Problems and tasks
[1] In the Ebola prevention text, how many health care workers will be trained by September 2021?
[2] Reproduce the Ebola prevention text, beginning at the words "Our staff in" and stopping after "Response Fund (CERF).", and swap "population" for "community".
[3] Write the next part of the Ebola prevention text, picking up after its final sentence.

Provided text
◇ ◇ ◇
Our staff in Sierra Leone is targeting a potential population of almost two million people with a training focused on vital Ebola prevention awareness. The project takes place in the region bordering Guinea under the UNICEF Central Emergency Response Fund (CERF).
By September 2021, 250 health care workers will be trained by our GOALies in Sierra Leone in Ebola Infection Prevention Control. 620 Community Mobilisers will also be deployed under the Community-Led Action approach in five border districts. These trainings and deployment of Community Mobilisers has been set in motion to fight the Ebola outbreak in neighbouring Guinea in February 2021.
Preparedness and surveillance as key tools
There are over 180 unofficial border crossings alone in Kambia, one of the districts being targeted. Continuous daily cross-border travel for markets and trading poses an ongoing infection risk. Guinea declared the Ebola Virus Disease outbreak over, but a state of surveillance remains. This helps to ensure that most at-risk communities are prepared. Though this latest outbreak has been officially declared over on 19 June 2021, it is believed to have originated from a dormant case deriving from the 2013 – 2015 epidemic, showing the need for continuous surveillance and preparedness.
◇ ◇ ◇
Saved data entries
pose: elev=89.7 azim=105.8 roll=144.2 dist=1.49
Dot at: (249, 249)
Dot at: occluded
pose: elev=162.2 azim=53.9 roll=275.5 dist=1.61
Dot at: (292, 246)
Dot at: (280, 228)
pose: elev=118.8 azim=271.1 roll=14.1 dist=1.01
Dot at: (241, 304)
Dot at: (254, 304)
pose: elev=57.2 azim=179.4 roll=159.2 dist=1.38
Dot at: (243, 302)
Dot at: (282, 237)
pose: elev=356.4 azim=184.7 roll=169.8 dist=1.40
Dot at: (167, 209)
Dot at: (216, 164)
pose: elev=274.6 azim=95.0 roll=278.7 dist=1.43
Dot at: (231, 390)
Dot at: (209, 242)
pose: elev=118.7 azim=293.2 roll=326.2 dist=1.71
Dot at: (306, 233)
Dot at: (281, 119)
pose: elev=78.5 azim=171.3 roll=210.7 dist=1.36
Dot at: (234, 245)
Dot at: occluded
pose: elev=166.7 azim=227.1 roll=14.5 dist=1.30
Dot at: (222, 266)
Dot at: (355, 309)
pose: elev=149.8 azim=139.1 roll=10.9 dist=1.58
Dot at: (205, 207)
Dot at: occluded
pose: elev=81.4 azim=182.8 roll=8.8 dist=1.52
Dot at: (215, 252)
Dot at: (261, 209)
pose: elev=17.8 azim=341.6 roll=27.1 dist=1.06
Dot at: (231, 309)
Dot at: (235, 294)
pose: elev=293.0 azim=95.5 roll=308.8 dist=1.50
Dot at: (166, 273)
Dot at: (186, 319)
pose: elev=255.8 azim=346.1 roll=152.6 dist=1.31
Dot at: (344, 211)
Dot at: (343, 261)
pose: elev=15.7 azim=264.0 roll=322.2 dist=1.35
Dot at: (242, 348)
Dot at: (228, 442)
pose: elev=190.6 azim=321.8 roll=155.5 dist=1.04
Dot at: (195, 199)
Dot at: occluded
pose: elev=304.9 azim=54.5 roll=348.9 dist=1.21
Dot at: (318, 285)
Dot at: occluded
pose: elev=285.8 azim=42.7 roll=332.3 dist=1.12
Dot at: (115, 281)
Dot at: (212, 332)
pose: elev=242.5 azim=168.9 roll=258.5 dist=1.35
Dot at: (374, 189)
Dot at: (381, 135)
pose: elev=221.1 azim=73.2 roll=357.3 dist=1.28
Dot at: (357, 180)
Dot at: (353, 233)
◇ ◇ ◇
List of answers
[1] 250 health care workers.

[2]
Our staff in Sierra Leone is targeting a potential community of almost two million people with a training focused on vital Ebola prevention awareness. The project takes place in the region bordering Guinea under the UNICEF Central Emergency Response Fund (CERF).

[3]
Health care workers training, and health unit assessment is being delivered alongside the Community-Led Action approach. It is targeted to reach over 1,957,000 people across the Koinadugu, Kambia, Kenema, Falaba and Karene districts. The Community-Led Action was developed by GOAL during the deadly Ebola crisis in 2013. It is now also a nationally adopted approach to combat the spread of infectious diseases. By September, 620 trained Community Mobilisers will be deployed to 2,480 priority border district areas. They will help communities develop action plans to recognise, treat, and prevent the spread of Ebola through daily habits such as handwashing.
A tailor-made training
These trainings are interactive and tailored to best fit the needs of the participants.
Mariahu Jenaba Conteh is a nurse in Kambia. She is one of the 250 health care workers trained by GOAL under this project. When asked about the training she said: “We have learned so much through the training. It is very easy to follow and understand”.
The trainings are being led by Infection Prevention Control focal person, Hawa Kamara, from the Kambia District Health Management Team. She is joined in this work by the District Health Sister and a GOAL Project Officer.
Hawa said: “We are motivating those who have never been trained in Ebola preparedness. This is critical, especially given that most of them work in clinics on the Guinea border. If we’re not prepared at the start, it could be a disaster.”
She added that gaps were identified during an initial assessments phase and the trainings adapted accordingly. “This approach reminds communities that epidemic preparedness, including for Covid-19, requires continued vigilance within the communities that are most at-risk. This is why it is critical that we complete these trainings.”